Souvent raillée, la géographie des œuvres culturelles a de nombreux détracteurs, qu’ils considèrent au mieux comme sympathique mais inutile. Il me semble au contraire que géographie et musique font bon ménage. Olivier Milhaud, au FIG de 2015, a analysé 3 chansons pour introduire à un large public la démarche géographique de manière très pédagogique. Le zoo de Vincennes (Bénébar), Telegraph road (Dire Straits) et Supplique pour être enterré à la plage de Sète (Brassens) deviennent sous l’œil du géographe : milieu, espace, territoire, les 3 « paradigmes » de la discipline. Cela m’a fait penser à une chanson, travaillée dans le cadre du sujet « Mers et Océans » pour la préparation aux concours de l’enseignement en 2014-2015.

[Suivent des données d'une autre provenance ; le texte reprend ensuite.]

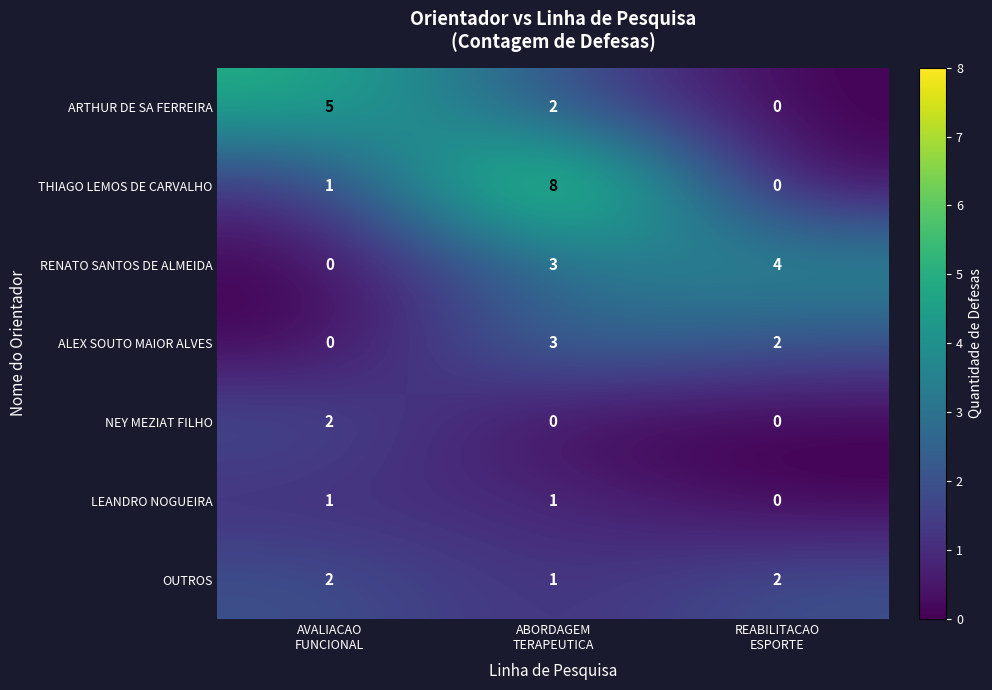

Reading right to left, what are all the values shown in this chart?

ARTHUR DE SA FERREIRA: 0	2	5
THIAGO LEMOS DE CARVALHO: 0	8	1
RENATO SANTOS DE ALMEIDA: 4	3	0
ALEX SOUTO MAIOR ALVES: 2	3	0
NEY MEZIAT FILHO: 0	0	2
LEANDRO NOGUEIRA: 0	1	1
OUTROS: 2	1	2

Qu’elle est bleue, de Massilia Sound System (1993)*, peut être écoutée en géographe mais il me semble qu’elle justifie également une méthode géographique. Les couplets de cette chanson ressemblent (presque) à une dissertation d’agrégatif, avec un plan : 1-Milieu, 2-Espace, 3-Territoires. Nous avons donc ici une œuvre culturelle, issue de non-géographes, qui fait un tableau de Marseille comme un géographe. Ces « Messieurs Jourdain » de la géographie donnent du poids à la démarche géographique, qui est utile et utilisée hors du champ scientifique.

1er couplet : le milieu naturel

Description rapide de l’écosystème marin, hors de toute influence humaine. C’est la mise en place d’un « cadre naturel » immuable, avec des poissons, la dimension verticale du milieu marin, la chaîne alimentaire… Vision naïve d’une nature éternelle, que les hommes se doivent de respecter.

Pour le géographe, cela renvoie à une géographie dépassée. Une analyse de la biocénose comme s’il n’y avait pas d’êtres humain. L’opposition entre nature et culture qui transparaît dans ce couplet n’est plus considérée comme valable dans la  géographie actuelle. C’est donc un premier couplet de géographe physicien d’il y a 50 ans.